> _Supplied records_
= = =
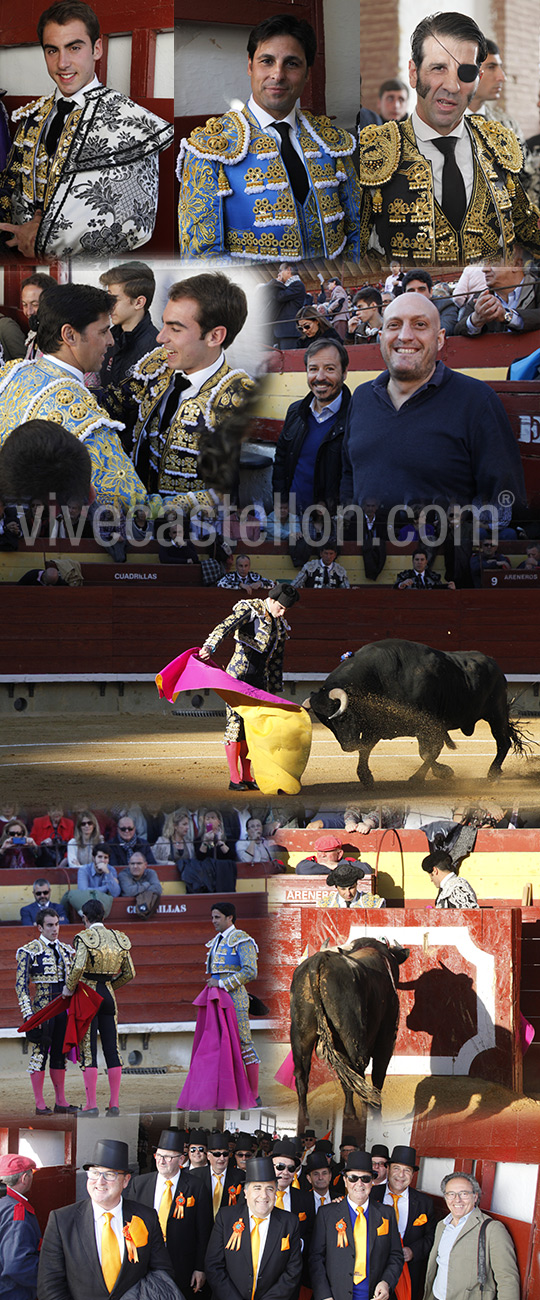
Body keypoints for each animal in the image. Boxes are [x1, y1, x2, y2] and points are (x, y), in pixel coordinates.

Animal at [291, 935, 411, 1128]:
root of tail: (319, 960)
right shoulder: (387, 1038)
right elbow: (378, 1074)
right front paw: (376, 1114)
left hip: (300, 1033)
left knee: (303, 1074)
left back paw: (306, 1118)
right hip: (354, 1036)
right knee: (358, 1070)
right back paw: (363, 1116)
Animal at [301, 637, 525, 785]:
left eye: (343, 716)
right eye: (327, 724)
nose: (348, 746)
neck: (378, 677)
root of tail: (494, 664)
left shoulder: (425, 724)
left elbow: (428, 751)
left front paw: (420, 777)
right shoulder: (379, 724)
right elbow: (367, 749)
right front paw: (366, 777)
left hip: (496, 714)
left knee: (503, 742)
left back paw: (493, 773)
= = =
> _Task description_
The answer consists solely of the lines from the one containing "neck: (378, 677)" through the last line of the data above, reproduced exactly.

> _Result of this exercise_
neck: (378, 677)
root of tail: (494, 664)
left shoulder: (425, 724)
left elbow: (428, 751)
left front paw: (420, 777)
right shoulder: (379, 724)
right elbow: (367, 749)
right front paw: (366, 777)
left hip: (496, 714)
left knee: (503, 742)
left back paw: (493, 773)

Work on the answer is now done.